*Records supplied:*
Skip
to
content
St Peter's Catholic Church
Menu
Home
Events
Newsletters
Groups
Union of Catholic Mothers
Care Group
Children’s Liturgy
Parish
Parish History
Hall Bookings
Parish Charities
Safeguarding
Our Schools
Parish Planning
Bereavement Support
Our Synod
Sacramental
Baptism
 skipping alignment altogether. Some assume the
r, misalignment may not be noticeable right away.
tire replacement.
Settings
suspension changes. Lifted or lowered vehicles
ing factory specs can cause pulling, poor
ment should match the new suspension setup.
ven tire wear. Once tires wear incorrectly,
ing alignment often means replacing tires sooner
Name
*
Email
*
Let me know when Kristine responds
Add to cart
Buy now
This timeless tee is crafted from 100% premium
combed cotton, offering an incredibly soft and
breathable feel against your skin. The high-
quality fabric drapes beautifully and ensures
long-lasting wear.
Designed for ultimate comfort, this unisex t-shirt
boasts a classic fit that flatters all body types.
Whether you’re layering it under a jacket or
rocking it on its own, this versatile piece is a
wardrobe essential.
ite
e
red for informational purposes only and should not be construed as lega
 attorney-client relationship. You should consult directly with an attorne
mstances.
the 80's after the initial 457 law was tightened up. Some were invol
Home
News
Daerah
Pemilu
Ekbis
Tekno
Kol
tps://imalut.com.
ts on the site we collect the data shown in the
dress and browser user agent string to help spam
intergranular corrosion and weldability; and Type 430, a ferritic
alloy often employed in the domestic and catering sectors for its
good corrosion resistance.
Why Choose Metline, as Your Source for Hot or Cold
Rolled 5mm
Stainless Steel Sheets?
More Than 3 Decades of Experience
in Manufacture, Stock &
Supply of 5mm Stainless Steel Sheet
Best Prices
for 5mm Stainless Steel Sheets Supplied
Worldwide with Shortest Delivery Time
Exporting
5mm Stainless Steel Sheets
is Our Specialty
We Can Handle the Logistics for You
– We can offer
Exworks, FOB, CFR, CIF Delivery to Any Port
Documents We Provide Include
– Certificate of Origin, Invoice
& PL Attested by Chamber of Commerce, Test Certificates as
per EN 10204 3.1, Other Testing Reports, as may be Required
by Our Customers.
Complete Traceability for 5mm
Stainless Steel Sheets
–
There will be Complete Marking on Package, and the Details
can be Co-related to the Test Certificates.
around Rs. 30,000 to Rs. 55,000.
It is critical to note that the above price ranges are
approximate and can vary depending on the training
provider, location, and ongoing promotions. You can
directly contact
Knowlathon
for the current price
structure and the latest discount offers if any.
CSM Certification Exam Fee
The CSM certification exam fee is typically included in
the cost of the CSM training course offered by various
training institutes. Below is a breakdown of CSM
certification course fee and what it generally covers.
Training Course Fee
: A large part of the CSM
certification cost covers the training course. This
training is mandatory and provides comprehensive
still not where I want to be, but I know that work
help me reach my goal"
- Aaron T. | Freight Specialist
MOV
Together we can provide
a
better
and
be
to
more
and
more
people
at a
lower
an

*Task statement:* Look through the data above for the word "Some". Report each line where it occurs.

*Exercise result:*
 skipping alignment altogether. Some assume the
the 80's after the initial 457 law was tightened up. Some were invol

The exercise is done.